A big policy issue is how to address demand for revenue far above what is spent on the transport network. The current system generates much more revenue than is equivalent to that spent on roads and railways/public transport more generally, so there may be several ways to continue this in a more transparent manner, ranging from keeping fuel tax through to a specific levy on top of RUC or to start treating roads as commercial assets that make a profit (that is then used by government to invest in public services). This might be one of the more difficult policy questions, but understanding of the problem is needed to develop options that could be acceptable. For example, it could be that all footpaths and cycleways get funded from this source, but there needs to be oversight and accountability for how that is spent and leaving it up to local authority councillors is a bad idea, because they are not accountable for the raising of revenue.

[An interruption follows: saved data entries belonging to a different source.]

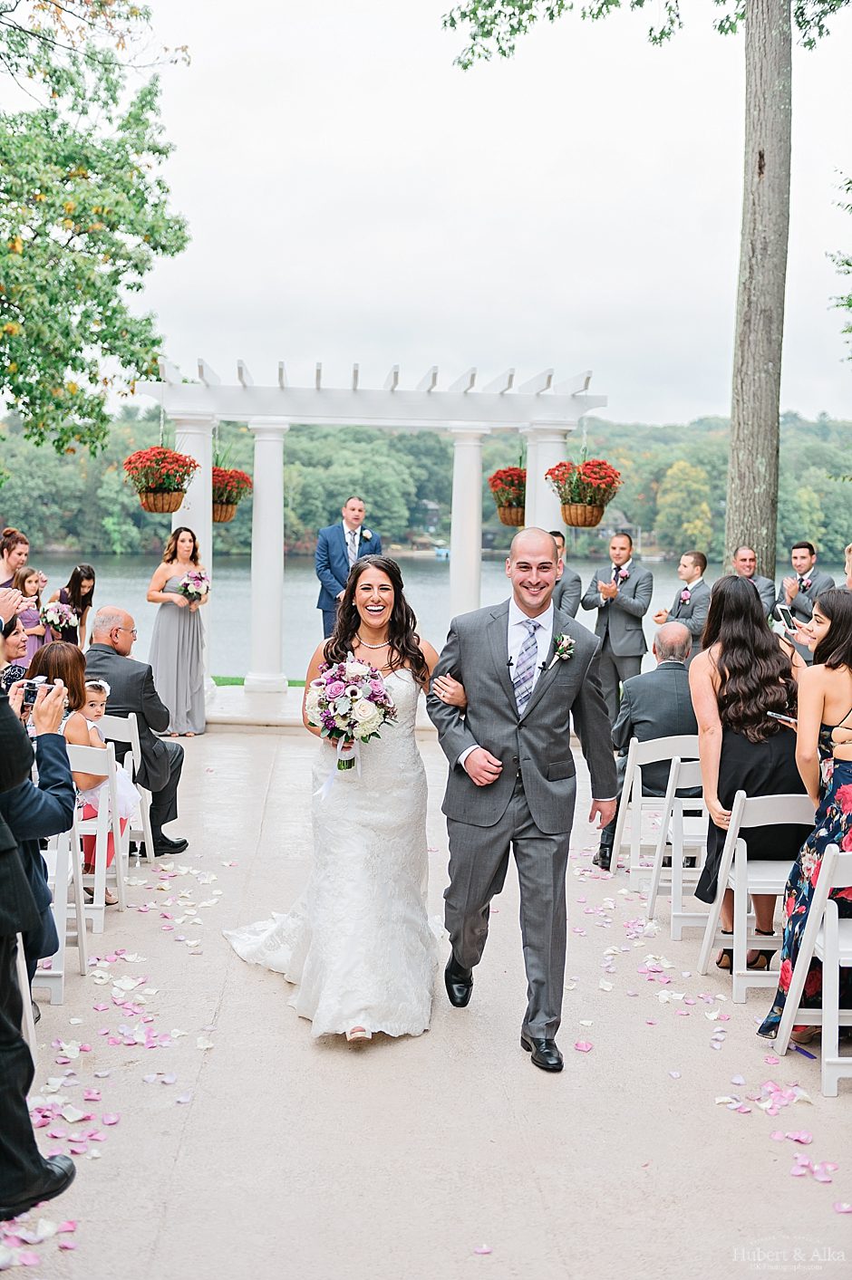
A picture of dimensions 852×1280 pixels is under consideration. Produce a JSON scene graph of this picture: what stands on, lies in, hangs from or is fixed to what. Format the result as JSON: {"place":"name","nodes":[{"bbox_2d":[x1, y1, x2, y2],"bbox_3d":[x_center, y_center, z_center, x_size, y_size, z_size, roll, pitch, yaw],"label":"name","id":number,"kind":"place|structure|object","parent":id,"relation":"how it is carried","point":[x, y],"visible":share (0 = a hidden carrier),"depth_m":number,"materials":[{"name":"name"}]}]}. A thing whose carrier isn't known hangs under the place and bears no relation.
{"place":"outdoors","nodes":[
{"label":"outdoors","id":0,"kind":"place"},
{"bbox_2d":[212,674,303,687],"label":"lawn","id":1,"kind":"structure","parent":0,"point":[301,682],"materials":[{"name":"green plant"}]},
{"bbox_2d":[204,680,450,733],"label":"platform","id":2,"kind":"structure","parent":0,"point":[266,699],"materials":[{"name":"white stone"}]},
{"bbox_2d":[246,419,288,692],"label":"column","id":3,"kind":"structure","parent":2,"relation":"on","point":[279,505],"depth_m":13.69,"materials":[{"name":"white paint"}]},
{"bbox_2d":[0,713,851,1279],"label":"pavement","id":4,"kind":"structure","parent":0,"point":[547,1193],"materials":[{"name":"stone"}]},
{"bbox_2d":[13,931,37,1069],"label":"folding chair","id":5,"kind":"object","parent":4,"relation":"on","point":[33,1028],"visible":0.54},
{"bbox_2d":[0,657,77,1231],"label":"man","id":6,"kind":"object","parent":4,"relation":"on","point":[38,1170],"visible":0.98,"depth_m":3.41},
{"bbox_2d":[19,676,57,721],"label":"camera","id":7,"kind":"object","parent":6,"relation":"in","point":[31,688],"visible":0.71,"depth_m":3.69,"materials":[{"name":"black plastic"}]},
{"bbox_2d":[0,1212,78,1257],"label":"petal","id":8,"kind":"object","parent":4,"relation":"on","point":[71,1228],"visible":0.9,"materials":[{"name":"white"}]},
{"bbox_2d":[29,811,88,1004],"bbox_3d":[-1.466,0.897,5.164,0.471,0.755,0.446,0,5,-3],"label":"folding chair","id":9,"kind":"object","parent":4,"relation":"on","point":[58,860],"visible":0.6,"depth_m":5.22,"materials":[{"name":"white plastic"}]},
{"bbox_2d":[66,737,126,930],"bbox_3d":[-1.522,0.801,6.109,0.485,0.767,0.430,0,5,-3],"label":"folding chair","id":10,"kind":"object","parent":4,"relation":"on","point":[100,875],"visible":0.53,"depth_m":6.09,"materials":[{"name":"white wood"}]},
{"bbox_2d":[27,638,90,731],"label":"woman","id":11,"kind":"object","parent":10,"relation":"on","point":[72,652],"visible":0.35,"depth_m":5.99},
{"bbox_2d":[67,679,139,895],"bbox_3d":[-1.463,0.648,6.563,0.391,0.901,0.391,0,5,-3],"label":"child","id":12,"kind":"object","parent":10,"relation":"on","point":[88,688],"visible":0.48,"depth_m":6.54},
{"bbox_2d":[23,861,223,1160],"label":"petals","id":13,"kind":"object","parent":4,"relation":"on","point":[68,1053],"visible":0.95,"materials":[{"name":"pink plant"}]},
{"bbox_2d":[96,710,154,863],"bbox_3d":[-1.607,0.752,7.154,0.476,0.749,0.464,0,5,-3],"label":"folding chair","id":14,"kind":"object","parent":4,"relation":"on","point":[132,742],"visible":0.42,"depth_m":7.21,"materials":[{"name":"white wood"}]},
{"bbox_2d":[84,606,192,856],"bbox_3d":[-1.518,0.434,7.393,0.837,1.116,0.535,5,7,36],"label":"man","id":15,"kind":"object","parent":14,"relation":"on","point":[105,657],"visible":0.68,"depth_m":7.22},
{"bbox_2d":[145,523,209,734],"bbox_3d":[-1.851,-0.091,11.144,0.523,1.519,0.534,0,5,-3],"label":"woman","id":16,"kind":"object","parent":4,"relation":"on","point":[159,634],"visible":0.91,"depth_m":10.99},
{"bbox_2d":[173,567,210,603],"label":"bouquet","id":17,"kind":"object","parent":16,"relation":"in","point":[189,577],"visible":0.91,"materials":[{"name":"white plant"}]},
{"bbox_2d":[222,552,443,1049],"bbox_3d":[-0.233,0.467,5.288,1.063,1.534,1.640,0,5,-3],"label":"bride","id":18,"kind":"object","parent":4,"relation":"on","point":[388,800],"visible":0.87,"depth_m":4.89},
{"bbox_2d":[305,654,397,776],"bbox_3d":[-0.247,0.252,4.994,0.345,0.391,0.390,0,5,-3],"label":"bouquet","id":19,"kind":"object","parent":18,"relation":"in","point":[383,697],"visible":0.92,"depth_m":4.92,"materials":[{"name":"white plant"}]},
{"bbox_2d":[425,529,617,1069],"bbox_3d":[0.311,0.444,4.767,0.583,1.576,0.760,0,5,-3],"label":"man","id":20,"kind":"object","parent":4,"relation":"on","point":[500,669],"visible":0.98,"depth_m":4.55},
{"bbox_2d":[581,531,652,716],"bbox_3d":[1.383,-0.072,10.745,0.510,1.407,0.497,5,7,39],"label":"man","id":21,"kind":"object","parent":4,"relation":"on","point":[634,590],"visible":0.89,"depth_m":10.57},
{"bbox_2d":[610,731,698,887],"bbox_3d":[1.160,0.796,6.969,0.447,0.751,0.484,0,5,-3],"label":"folding chair","id":22,"kind":"object","parent":4,"relation":"on","point":[639,797],"visible":0.63,"depth_m":6.94,"materials":[{"name":"white wood"}]},
{"bbox_2d":[596,619,697,868],"bbox_3d":[1.141,0.467,7.038,0.588,1.080,0.734,3,6,20],"label":"man","id":23,"kind":"object","parent":22,"relation":"on","point":[688,715],"visible":0.63,"depth_m":6.86},
{"bbox_2d":[644,753,707,937],"bbox_3d":[1.201,0.837,6.085,0.455,0.750,0.459,0,5,-3],"label":"folding chair","id":24,"kind":"object","parent":4,"relation":"on","point":[681,807],"visible":0.46,"depth_m":6.10,"materials":[{"name":"white wood"}]},
{"bbox_2d":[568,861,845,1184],"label":"petals","id":25,"kind":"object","parent":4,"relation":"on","point":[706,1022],"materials":[{"name":"pink plant"}]},
{"bbox_2d":[688,574,810,969],"bbox_3d":[1.174,0.460,5.332,0.507,1.386,0.601,0,5,-3],"label":"woman","id":26,"kind":"object","parent":4,"relation":"on","point":[741,591],"visible":0.7,"depth_m":5.23},
{"bbox_2d":[695,789,812,1000],"bbox_3d":[1.275,0.898,5.273,0.459,0.772,0.461,0,5,-3],"label":"folding chair","id":27,"kind":"object","parent":4,"relation":"on","point":[773,822],"visible":0.71,"depth_m":5.27,"materials":[{"name":"white wood"}]},
{"bbox_2d":[758,580,851,1044],"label":"woman","id":28,"kind":"object","parent":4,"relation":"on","point":[810,850],"visible":0.82,"depth_m":4.55},
{"bbox_2d":[765,709,796,724],"bbox_3d":[1.230,0.261,5.013,0.080,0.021,0.149,-2,6,-23],"label":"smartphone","id":29,"kind":"object","parent":28,"relation":"in","point":[778,715],"visible":0.68,"depth_m":5.03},
{"bbox_2d":[775,603,798,633],"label":"smartphone","id":30,"kind":"object","parent":28,"relation":"in","point":[783,614],"visible":0.86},
{"bbox_2d":[772,840,851,1096],"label":"folding chair","id":31,"kind":"object","parent":4,"relation":"on","point":[832,915],"visible":0.95,"depth_m":4.44,"materials":[{"name":"white plastic"}]},
{"bbox_2d":[0,408,851,561],"label":"wooded hill","id":32,"kind":"structure","parent":0,"point":[795,444],"materials":[{"name":"green plant"}]},
{"bbox_2d":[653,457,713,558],"label":"tree","id":33,"kind":"object","parent":32,"relation":"on","point":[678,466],"visible":0.95,"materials":[{"name":"green plant"}]},
{"bbox_2d":[15,550,846,683],"label":"lake","id":34,"kind":"structure","parent":0,"point":[132,582],"materials":[{"name":"liquid"}]},
{"bbox_2d":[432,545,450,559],"label":"boat","id":35,"kind":"object","parent":34,"relation":"on","point":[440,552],"visible":0.58,"materials":[{"name":"blue"}]},
{"bbox_2d":[52,0,851,423],"label":"sky","id":36,"kind":"structure","parent":0,"point":[574,346],"materials":[{"name":"white"}]},
{"bbox_2d":[826,169,851,356],"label":"tree branch","id":37,"kind":"object","parent":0,"point":[847,264],"visible":0.99,"depth_m":16.41,"materials":[{"name":"green plant"}]},
{"label":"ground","id":38,"kind":"structure","parent":0},
{"bbox_2d":[0,528,30,589],"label":"woman","id":39,"kind":"object","parent":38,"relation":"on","point":[8,562],"visible":0.52,"depth_m":10.46},
{"bbox_2d":[0,609,32,693],"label":"woman","id":40,"kind":"object","parent":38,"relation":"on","point":[21,640],"visible":0.45,"depth_m":6.61},
{"bbox_2d":[10,565,50,668],"bbox_3d":[-3.041,-0.020,11.368,0.365,1.111,0.365,2,5,10],"label":"girl","id":41,"kind":"object","parent":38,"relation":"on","point":[24,577],"visible":0.54,"depth_m":11.29},
{"bbox_2d":[48,564,96,645],"bbox_3d":[-2.773,-0.045,11.683,0.404,1.160,0.438,0,5,-3],"label":"woman","id":42,"kind":"object","parent":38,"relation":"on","point":[88,570],"visible":0.56,"depth_m":11.63},
{"bbox_2d":[38,597,80,635],"bbox_3d":[-2.938,-0.196,11.957,0.360,0.282,0.469,0,5,-3],"label":"bouquet","id":43,"kind":"object","parent":42,"relation":"in","point":[52,612],"visible":0.87,"depth_m":11.86,"materials":[{"name":"white plant"}]},
{"bbox_2d":[0,0,191,453],"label":"tree","id":44,"kind":"object","parent":38,"relation":"on","point":[139,286],"visible":0.98,"depth_m":14.66,"materials":[{"name":"green plant"}]},
{"bbox_2d":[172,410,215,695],"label":"column","id":45,"kind":"structure","parent":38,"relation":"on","point":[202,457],"depth_m":12.67,"materials":[{"name":"white paint"}]},
{"bbox_2d":[313,496,381,636],"bbox_3d":[-0.563,-0.294,11.229,0.596,1.526,0.513,-4,7,-41],"label":"man","id":46,"kind":"object","parent":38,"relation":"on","point":[353,509],"visible":0.69,"depth_m":11.05},
{"bbox_2d":[139,355,605,692],"bbox_3d":[-0.462,-0.867,12.883,4.020,2.884,1.801,0,5,-3],"label":"pergola","id":47,"kind":"object","parent":38,"relation":"on","point":[430,397],"visible":0.84,"depth_m":12.60,"materials":[{"name":"white"}]},
{"bbox_2d":[123,442,198,513],"bbox_3d":[-2.085,-1.451,11.732,0.574,0.895,0.586,0,5,-3],"label":"hanging flower basket","id":48,"kind":"object","parent":47,"relation":"hanging from","point":[159,489],"visible":0.98,"depth_m":11.59,"materials":[{"name":"wicker"}]},
{"bbox_2d":[209,464,252,523],"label":"hanging flower basket","id":49,"kind":"object","parent":47,"relation":"hanging from","point":[225,517],"visible":0.63,"depth_m":12.82,"materials":[{"name":"wicker"}]},
{"bbox_2d":[487,463,528,527],"bbox_3d":[0.817,-1.417,13.154,0.541,0.796,0.572,0,5,-3],"label":"hanging flower basket","id":50,"kind":"object","parent":47,"relation":"hanging from","point":[505,472],"visible":0.72,"depth_m":13.01,"materials":[{"name":"wicker"}]},
{"bbox_2d":[545,457,622,526],"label":"hanging flower basket","id":51,"kind":"object","parent":47,"relation":"hanging from","point":[589,505],"visible":0.98,"depth_m":11.77,"materials":[{"name":"wicker"}]},
{"bbox_2d":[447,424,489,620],"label":"column","id":52,"kind":"structure","parent":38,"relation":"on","point":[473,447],"depth_m":13.44,"materials":[{"name":"white paint"}]},
{"bbox_2d":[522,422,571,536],"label":"column","id":53,"kind":"structure","parent":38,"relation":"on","point":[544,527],"depth_m":12.95,"materials":[{"name":"white paint"}]},
{"bbox_2d":[548,532,581,617],"bbox_3d":[0.843,-0.110,10.758,0.527,1.320,0.518,-2,6,-23],"label":"man","id":54,"kind":"object","parent":38,"relation":"on","point":[577,580],"visible":0.33,"depth_m":10.59},
{"bbox_2d":[444,0,845,568],"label":"tree","id":55,"kind":"object","parent":38,"relation":"on","point":[760,346],"visible":0.97,"depth_m":14.73,"materials":[{"name":"plant"}]},
{"bbox_2d":[650,552,710,655],"bbox_3d":[1.787,-0.005,10.353,0.451,1.191,0.482,-1,6,-22],"label":"man","id":56,"kind":"object","parent":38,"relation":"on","point":[686,594],"visible":0.7,"depth_m":10.19},
{"bbox_2d":[731,546,779,619],"bbox_3d":[2.300,-0.087,10.849,0.480,1.182,0.499,0,5,-3],"label":"man","id":57,"kind":"object","parent":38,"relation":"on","point":[748,554],"visible":0.41,"depth_m":10.80},
{"bbox_2d":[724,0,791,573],"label":"tree trunk","id":58,"kind":"object","parent":38,"relation":"on","point":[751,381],"visible":0.9,"materials":[{"name":"grey plant"}]},
{"bbox_2d":[776,540,834,634],"bbox_3d":[2.676,-0.077,10.594,0.474,1.241,0.492,0,5,-3],"label":"man","id":59,"kind":"object","parent":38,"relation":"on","point":[803,547],"visible":0.6,"depth_m":10.46},
{"bbox_2d":[842,543,851,588],"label":"person","id":60,"kind":"object","parent":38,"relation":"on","point":[850,580],"visible":0.41,"depth_m":9.02}
]}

Roads as utilities is a better model.

However, most of all, there needs to be a vision more sophisticated that “we’re not making enough money”. 

See the US states facing exactly that issue, due to the rise of alternatively fueled vehicles, got NO traction from the public when they complain about a lack of money -it is different when it is about fairness and about spending on the roads.

The entire debate in states like Oregon, California, Washington, Hawaii etc is that it is unfair that those who can afford new electric vehicles pay nothing to maintain the roads, because it means the burden of doing so gets transferred more and more to others. Sure, in the UK that argument seems less obvious because fuel duty doesn’t get spent on the roads, it is just general revenue, but if you drive a petrol-powered car you pay to use the roads, even if much of the revenue is effectively spent on welfare and the NHS.

So the UK needs to start a discussion, about fairness, about sustainably funding the roads and maybe then, about how charging for road use directly can result in better outcomes.

If you doubt why focusing on congestion wont work, look at the experience with congestion pricing so far. London still only has a central city area charge that is blunt and ineffective, its one serious attempt to expand it didn’t last for political reasons. No other city (Durham really doesn’t count) has implemented a congestion charge (and no, low emission zones aren’t congestion charges). Much of the public doesn’t believe road pricing can reduce congestion, because the London experience looks like a tax, not pricing, because it is effectively is just a tax – unlike the more sophisticated Stockholm and Singapore examples.

The UK needs to start talking about road pricing or road user charging now, and to talk about it in relation to paying to use the roads, using money for the roads, and worry about better pricing later, worry about how much money is raised, later. Get motorists on side, it will be a LOT of work.